Source records
--

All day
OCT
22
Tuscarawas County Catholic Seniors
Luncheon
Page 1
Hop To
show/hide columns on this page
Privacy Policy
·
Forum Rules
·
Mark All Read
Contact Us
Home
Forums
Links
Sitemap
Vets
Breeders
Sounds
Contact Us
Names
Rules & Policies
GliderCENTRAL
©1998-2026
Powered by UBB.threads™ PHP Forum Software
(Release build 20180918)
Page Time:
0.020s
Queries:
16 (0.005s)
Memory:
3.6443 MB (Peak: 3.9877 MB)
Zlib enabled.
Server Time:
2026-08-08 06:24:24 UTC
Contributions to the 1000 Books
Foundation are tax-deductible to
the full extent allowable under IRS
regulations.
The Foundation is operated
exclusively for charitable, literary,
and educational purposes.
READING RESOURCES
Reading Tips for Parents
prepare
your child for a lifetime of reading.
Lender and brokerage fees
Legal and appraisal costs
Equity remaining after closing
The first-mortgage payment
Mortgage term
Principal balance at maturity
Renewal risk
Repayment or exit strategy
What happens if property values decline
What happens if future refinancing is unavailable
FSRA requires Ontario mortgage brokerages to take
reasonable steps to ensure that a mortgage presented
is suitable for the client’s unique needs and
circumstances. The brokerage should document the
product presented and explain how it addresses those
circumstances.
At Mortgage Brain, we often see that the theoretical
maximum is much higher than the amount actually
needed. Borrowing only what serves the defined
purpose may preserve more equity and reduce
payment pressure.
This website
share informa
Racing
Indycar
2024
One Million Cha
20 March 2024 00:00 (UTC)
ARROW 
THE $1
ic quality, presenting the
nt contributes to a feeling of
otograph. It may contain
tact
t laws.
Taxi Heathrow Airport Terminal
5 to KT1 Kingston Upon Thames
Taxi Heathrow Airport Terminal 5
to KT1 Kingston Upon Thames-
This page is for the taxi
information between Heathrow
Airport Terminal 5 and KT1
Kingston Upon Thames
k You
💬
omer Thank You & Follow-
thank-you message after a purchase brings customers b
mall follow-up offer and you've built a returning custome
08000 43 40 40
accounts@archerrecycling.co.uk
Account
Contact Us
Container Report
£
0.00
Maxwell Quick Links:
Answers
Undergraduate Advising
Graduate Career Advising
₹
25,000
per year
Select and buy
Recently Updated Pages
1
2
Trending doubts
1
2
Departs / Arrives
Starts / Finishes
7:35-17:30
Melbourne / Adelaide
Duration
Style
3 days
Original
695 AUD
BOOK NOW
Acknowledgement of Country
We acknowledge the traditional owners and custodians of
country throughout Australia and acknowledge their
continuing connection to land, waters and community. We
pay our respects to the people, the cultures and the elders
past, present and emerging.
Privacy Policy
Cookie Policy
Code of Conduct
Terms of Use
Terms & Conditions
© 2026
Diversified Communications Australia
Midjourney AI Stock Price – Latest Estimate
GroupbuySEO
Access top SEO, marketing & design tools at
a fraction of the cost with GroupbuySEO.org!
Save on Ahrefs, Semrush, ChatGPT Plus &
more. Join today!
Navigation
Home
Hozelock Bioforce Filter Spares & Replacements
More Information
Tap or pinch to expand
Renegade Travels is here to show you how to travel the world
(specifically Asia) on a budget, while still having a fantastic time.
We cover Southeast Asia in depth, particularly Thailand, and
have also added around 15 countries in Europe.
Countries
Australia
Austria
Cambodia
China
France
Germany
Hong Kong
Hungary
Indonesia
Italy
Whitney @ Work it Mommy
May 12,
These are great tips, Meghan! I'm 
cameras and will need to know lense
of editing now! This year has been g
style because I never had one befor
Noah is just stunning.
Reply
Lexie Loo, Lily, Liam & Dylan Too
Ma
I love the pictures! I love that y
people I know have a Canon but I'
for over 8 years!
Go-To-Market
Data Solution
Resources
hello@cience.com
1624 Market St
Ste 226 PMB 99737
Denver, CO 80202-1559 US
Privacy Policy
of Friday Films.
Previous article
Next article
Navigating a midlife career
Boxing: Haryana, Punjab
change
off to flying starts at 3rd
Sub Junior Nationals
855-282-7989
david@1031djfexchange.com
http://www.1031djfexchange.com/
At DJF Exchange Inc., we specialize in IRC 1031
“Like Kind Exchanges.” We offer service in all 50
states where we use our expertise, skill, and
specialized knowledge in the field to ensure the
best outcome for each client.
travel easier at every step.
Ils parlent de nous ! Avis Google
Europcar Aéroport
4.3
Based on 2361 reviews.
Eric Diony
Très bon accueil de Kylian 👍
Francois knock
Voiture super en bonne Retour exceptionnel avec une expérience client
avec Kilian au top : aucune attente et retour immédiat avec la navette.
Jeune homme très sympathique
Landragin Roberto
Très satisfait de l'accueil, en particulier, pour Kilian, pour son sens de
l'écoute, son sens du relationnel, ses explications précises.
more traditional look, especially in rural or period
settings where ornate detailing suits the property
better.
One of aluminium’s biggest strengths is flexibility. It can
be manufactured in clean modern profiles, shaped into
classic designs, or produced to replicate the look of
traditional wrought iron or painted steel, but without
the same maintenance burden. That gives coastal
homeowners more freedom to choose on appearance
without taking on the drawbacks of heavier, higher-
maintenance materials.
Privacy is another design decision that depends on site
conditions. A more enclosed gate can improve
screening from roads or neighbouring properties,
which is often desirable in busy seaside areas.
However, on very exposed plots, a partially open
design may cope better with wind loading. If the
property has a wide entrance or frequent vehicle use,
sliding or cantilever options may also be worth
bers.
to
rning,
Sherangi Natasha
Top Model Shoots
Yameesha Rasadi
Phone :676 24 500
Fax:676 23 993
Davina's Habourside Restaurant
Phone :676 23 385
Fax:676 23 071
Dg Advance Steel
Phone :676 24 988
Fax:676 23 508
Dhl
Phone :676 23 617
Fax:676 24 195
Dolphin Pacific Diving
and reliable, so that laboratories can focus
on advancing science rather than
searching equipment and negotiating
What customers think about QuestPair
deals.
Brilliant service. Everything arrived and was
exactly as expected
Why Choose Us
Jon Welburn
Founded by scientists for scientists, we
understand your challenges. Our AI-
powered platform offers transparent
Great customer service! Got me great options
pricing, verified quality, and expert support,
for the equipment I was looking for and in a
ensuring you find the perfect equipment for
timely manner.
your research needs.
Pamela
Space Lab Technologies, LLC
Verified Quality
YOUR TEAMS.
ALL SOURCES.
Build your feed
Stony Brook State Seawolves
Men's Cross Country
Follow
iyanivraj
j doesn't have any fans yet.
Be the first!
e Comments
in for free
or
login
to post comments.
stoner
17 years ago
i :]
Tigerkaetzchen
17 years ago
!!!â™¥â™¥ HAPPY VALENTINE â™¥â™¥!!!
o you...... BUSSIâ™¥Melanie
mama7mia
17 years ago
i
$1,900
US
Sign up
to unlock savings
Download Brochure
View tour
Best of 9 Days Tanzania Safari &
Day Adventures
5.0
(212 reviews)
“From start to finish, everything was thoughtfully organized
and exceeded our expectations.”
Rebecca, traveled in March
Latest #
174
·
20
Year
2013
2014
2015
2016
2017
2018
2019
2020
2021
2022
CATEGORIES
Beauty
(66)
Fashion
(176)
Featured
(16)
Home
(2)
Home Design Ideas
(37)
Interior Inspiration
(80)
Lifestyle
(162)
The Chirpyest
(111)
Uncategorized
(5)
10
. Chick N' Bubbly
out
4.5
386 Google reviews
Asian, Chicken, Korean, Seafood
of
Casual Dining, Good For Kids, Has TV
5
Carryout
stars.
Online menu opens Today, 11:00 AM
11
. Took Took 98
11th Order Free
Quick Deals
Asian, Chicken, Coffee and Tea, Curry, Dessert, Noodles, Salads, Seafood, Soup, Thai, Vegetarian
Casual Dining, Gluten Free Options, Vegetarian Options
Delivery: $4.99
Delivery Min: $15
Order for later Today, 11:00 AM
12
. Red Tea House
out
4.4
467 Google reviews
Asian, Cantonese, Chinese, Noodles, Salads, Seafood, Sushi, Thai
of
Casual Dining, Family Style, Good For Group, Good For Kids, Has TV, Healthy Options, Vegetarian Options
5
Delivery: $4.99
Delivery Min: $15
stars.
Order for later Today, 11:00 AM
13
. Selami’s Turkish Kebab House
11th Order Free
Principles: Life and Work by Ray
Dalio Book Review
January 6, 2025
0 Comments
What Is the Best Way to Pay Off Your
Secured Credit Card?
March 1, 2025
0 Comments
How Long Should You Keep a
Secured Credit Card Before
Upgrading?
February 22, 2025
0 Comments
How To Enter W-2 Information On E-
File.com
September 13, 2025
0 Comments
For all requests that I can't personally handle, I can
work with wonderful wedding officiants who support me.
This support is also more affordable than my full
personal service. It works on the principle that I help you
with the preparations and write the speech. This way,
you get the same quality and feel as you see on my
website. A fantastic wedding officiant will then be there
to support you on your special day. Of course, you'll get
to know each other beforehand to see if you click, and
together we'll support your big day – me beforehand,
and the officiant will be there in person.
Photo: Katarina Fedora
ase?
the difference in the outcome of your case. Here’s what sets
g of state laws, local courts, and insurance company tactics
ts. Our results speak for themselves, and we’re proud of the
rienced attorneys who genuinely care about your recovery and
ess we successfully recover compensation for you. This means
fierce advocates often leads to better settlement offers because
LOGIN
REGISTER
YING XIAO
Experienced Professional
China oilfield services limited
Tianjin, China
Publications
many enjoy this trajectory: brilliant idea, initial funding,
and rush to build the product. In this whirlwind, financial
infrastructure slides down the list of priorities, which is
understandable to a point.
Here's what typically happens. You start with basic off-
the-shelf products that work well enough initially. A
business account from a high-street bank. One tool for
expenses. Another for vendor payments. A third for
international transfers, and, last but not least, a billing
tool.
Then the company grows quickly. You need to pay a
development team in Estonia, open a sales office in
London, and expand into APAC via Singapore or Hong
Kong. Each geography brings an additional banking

--

Activity — Above are the entries. Output exactly the lines beginning with the line that has "information between Heathrow" and ending with the line that has "continuing connection to".

Worked solution —
information between Heathrow
Airport Terminal 5 and KT1
Kingston Upon Thames
k You
💬
omer Thank You & Follow-
thank-you message after a purchase brings customers b
mall follow-up offer and you've built a returning custome
08000 43 40 40
accounts@archerrecycling.co.uk
Account
Contact Us
Container Report
£
0.00
Maxwell Quick Links:
Answers
Undergraduate Advising
Graduate Career Advising
₹
25,000
per year
Select and buy
Recently Updated Pages
1
2
Trending doubts
1
2
Departs / Arrives
Starts / Finishes
7:35-17:30
Melbourne / Adelaide
Duration
Style
3 days
Original
695 AUD
BOOK NOW
Acknowledgement of Country
We acknowledge the traditional owners and custodians of
country throughout Australia and acknowledge their
continuing connection to land, waters and community. We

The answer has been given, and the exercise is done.